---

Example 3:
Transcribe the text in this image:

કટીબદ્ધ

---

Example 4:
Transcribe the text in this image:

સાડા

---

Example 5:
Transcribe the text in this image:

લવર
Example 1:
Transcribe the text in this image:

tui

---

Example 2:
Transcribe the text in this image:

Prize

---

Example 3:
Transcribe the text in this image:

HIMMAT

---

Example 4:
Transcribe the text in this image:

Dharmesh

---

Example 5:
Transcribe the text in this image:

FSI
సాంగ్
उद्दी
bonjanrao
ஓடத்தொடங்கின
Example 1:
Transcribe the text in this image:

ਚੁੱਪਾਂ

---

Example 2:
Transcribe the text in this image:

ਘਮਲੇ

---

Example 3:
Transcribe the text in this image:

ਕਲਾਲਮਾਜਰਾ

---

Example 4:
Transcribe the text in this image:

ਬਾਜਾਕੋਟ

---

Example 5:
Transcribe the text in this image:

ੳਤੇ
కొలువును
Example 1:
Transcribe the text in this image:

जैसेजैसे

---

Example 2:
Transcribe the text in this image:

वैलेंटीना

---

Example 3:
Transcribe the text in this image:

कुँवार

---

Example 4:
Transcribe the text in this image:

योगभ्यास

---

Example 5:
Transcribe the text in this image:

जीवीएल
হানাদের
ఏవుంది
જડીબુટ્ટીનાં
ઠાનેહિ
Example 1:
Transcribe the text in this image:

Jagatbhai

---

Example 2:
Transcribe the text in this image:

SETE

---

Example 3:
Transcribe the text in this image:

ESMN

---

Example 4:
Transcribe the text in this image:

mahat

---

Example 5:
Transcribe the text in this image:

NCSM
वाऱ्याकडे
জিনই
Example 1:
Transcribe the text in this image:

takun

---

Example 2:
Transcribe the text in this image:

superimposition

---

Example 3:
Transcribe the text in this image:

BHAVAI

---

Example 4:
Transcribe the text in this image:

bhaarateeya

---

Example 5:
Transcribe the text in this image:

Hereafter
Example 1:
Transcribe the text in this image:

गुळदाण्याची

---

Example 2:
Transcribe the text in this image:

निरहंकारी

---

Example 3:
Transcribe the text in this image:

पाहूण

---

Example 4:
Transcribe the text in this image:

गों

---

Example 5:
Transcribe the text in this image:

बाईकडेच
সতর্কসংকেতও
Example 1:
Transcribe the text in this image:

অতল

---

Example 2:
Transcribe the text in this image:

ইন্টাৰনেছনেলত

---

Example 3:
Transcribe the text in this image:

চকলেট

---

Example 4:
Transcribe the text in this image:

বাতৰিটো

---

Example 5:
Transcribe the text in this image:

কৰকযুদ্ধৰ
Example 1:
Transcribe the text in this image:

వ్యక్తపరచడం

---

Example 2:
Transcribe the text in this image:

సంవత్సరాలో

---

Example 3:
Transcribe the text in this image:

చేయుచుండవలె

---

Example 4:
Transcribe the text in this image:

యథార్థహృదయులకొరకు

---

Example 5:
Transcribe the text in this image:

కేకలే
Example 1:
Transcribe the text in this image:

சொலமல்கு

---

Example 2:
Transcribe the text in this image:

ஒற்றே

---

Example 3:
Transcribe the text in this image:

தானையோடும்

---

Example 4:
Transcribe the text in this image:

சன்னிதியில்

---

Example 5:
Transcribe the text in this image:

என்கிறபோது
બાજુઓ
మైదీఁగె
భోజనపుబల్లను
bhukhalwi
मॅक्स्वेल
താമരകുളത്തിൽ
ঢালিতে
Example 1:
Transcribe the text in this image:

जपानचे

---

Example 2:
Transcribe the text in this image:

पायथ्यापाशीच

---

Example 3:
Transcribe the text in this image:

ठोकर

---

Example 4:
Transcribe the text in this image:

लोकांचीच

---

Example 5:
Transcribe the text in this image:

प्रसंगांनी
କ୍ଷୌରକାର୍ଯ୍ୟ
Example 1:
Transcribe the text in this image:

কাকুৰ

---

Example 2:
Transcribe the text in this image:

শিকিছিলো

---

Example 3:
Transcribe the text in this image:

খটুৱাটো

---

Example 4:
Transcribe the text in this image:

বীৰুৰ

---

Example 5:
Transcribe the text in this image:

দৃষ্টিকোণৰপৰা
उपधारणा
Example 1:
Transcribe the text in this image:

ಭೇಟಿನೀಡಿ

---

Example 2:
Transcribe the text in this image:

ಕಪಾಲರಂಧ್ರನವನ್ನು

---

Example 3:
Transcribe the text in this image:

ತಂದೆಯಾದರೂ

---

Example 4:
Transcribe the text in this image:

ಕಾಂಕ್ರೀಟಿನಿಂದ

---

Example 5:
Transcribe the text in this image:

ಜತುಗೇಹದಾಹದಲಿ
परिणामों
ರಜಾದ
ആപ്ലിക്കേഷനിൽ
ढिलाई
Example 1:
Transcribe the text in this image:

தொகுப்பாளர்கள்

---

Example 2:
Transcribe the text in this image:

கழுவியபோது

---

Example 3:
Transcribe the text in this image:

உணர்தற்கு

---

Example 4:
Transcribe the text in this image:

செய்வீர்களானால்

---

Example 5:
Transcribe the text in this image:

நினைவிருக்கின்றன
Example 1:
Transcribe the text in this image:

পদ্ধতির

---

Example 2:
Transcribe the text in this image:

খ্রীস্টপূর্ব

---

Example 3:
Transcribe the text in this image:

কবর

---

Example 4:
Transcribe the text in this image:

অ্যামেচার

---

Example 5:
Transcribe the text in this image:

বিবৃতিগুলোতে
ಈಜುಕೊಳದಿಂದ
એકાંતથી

##############################

§ **What this task involves**
Repeat every entry exactly, leaving nothing out.

§ **Answer to this exercise**
---

Example 3:
Transcribe the text in this image:

કટીબદ્ધ

---

Example 4:
Transcribe the text in this image:

સાડા

---

Example 5:
Transcribe the text in this image:

લવર
Example 1:
Transcribe the text in this image:

tui

---

Example 2:
Transcribe the text in this image:

Prize

---

Example 3:
Transcribe the text in this image:

HIMMAT

---

Example 4:
Transcribe the text in this image:

Dharmesh

---

Example 5:
Transcribe the text in this image:

FSI
సాంగ్
उद्दी
bonjanrao
ஓடத்தொடங்கின
Example 1:
Transcribe the text in this image:

ਚੁੱਪਾਂ

---

Example 2:
Transcribe the text in this image:

ਘਮਲੇ

---

Example 3:
Transcribe the text in this image:

ਕਲਾਲਮਾਜਰਾ

---

Example 4:
Transcribe the text in this image:

ਬਾਜਾਕੋਟ

---

Example 5:
Transcribe the text in this image:

ੳਤੇ
కొలువును
Example 1:
Transcribe the text in this image:

जैसेजैसे

---

Example 2:
Transcribe the text in this image:

वैलेंटीना

---

Example 3:
Transcribe the text in this image:

कुँवार

---

Example 4:
Transcribe the text in this image:

योगभ्यास

---

Example 5:
Transcribe the text in this image:

जीवीएल
হানাদের
ఏవుంది
જડીબુટ્ટીનાં
ઠાનેહિ
Example 1:
Transcribe the text in this image:

Jagatbhai

---

Example 2:
Transcribe the text in this image:

SETE

---

Example 3:
Transcribe the text in this image:

ESMN

---

Example 4:
Transcribe the text in this image:

mahat

---

Example 5:
Transcribe the text in this image:

NCSM
वाऱ्याकडे
জিনই
Example 1:
Transcribe the text in this image:

takun

---

Example 2:
Transcribe the text in this image:

superimposition

---

Example 3:
Transcribe the text in this image:

BHAVAI

---

Example 4:
Transcribe the text in this image:

bhaarateeya

---

Example 5:
Transcribe the text in this image:

Hereafter
Example 1:
Transcribe the text in this image:

गुळदाण्याची

---

Example 2:
Transcribe the text in this image:

निरहंकारी

---

Example 3:
Transcribe the text in this image:

पाहूण

---

Example 4:
Transcribe the text in this image:

गों

---

Example 5:
Transcribe the text in this image:

बाईकडेच
সতর্কসংকেতও
Example 1:
Transcribe the text in this image:

অতল

---

Example 2:
Transcribe the text in this image:

ইন্টাৰনেছনেলত

---

Example 3:
Transcribe the text in this image:

চকলেট

---

Example 4:
Transcribe the text in this image:

বাতৰিটো

---

Example 5:
Transcribe the text in this image:

কৰকযুদ্ধৰ
Example 1:
Transcribe the text in this image:

వ్యక్తపరచడం

---

Example 2:
Transcribe the text in this image:

సంవత్సరాలో

---

Example 3:
Transcribe the text in this image:

చేయుచుండవలె

---

Example 4:
Transcribe the text in this image:

యథార్థహృదయులకొరకు

---

Example 5:
Transcribe the text in this image:

కేకలే
Example 1:
Transcribe the text in this image:

சொலமல்கு

---

Example 2:
Transcribe the text in this image:

ஒற்றே

---

Example 3:
Transcribe the text in this image:

தானையோடும்

---

Example 4:
Transcribe the text in this image:

சன்னிதியில்

---

Example 5:
Transcribe the text in this image:

என்கிறபோது
બાજુઓ
మైదీఁగె
భోజనపుబల్లను
bhukhalwi
मॅक्स्वेल
താമരകുളത്തിൽ
ঢালিতে
Example 1:
Transcribe the text in this image:

जपानचे

---

Example 2:
Transcribe the text in this image:

पायथ्यापाशीच

---

Example 3:
Transcribe the text in this image:

ठोकर

---

Example 4:
Transcribe the text in this image:

लोकांचीच

---

Example 5:
Transcribe the text in this image:

प्रसंगांनी
କ୍ଷୌରକାର୍ଯ୍ୟ
Example 1:
Transcribe the text in this image:

কাকুৰ

---

Example 2:
Transcribe the text in this image:

শিকিছিলো

---

Example 3:
Transcribe the text in this image:

খটুৱাটো

---

Example 4:
Transcribe the text in this image:

বীৰুৰ

---

Example 5:
Transcribe the text in this image:

দৃষ্টিকোণৰপৰা
उपधारणा
Example 1:
Transcribe the text in this image:

ಭೇಟಿನೀಡಿ

---

Example 2:
Transcribe the text in this image:

ಕಪಾಲರಂಧ್ರನವನ್ನು

---

Example 3:
Transcribe the text in this image:

ತಂದೆಯಾದರೂ

---

Example 4:
Transcribe the text in this image:

ಕಾಂಕ್ರೀಟಿನಿಂದ

---

Example 5:
Transcribe the text in this image:

ಜತುಗೇಹದಾಹದಲಿ
परिणामों
ರಜಾದ
ആപ്ലിക്കേഷനിൽ
ढिलाई
Example 1:
Transcribe the text in this image:

தொகுப்பாளர்கள்

---

Example 2:
Transcribe the text in this image:

கழுவியபோது

---

Example 3:
Transcribe the text in this image:

உணர்தற்கு

---

Example 4:
Transcribe the text in this image:

செய்வீர்களானால்

---

Example 5:
Transcribe the text in this image:

நினைவிருக்கின்றன
Example 1:
Transcribe the text in this image:

পদ্ধতির

---

Example 2:
Transcribe the text in this image:

খ্রীস্টপূর্ব

---

Example 3:
Transcribe the text in this image:

কবর

---

Example 4:
Transcribe the text in this image:

অ্যামেচার

---

Example 5:
Transcribe the text in this image:

বিবৃতিগুলোতে
ಈಜುಕೊಳದಿಂದ
એકાંતથી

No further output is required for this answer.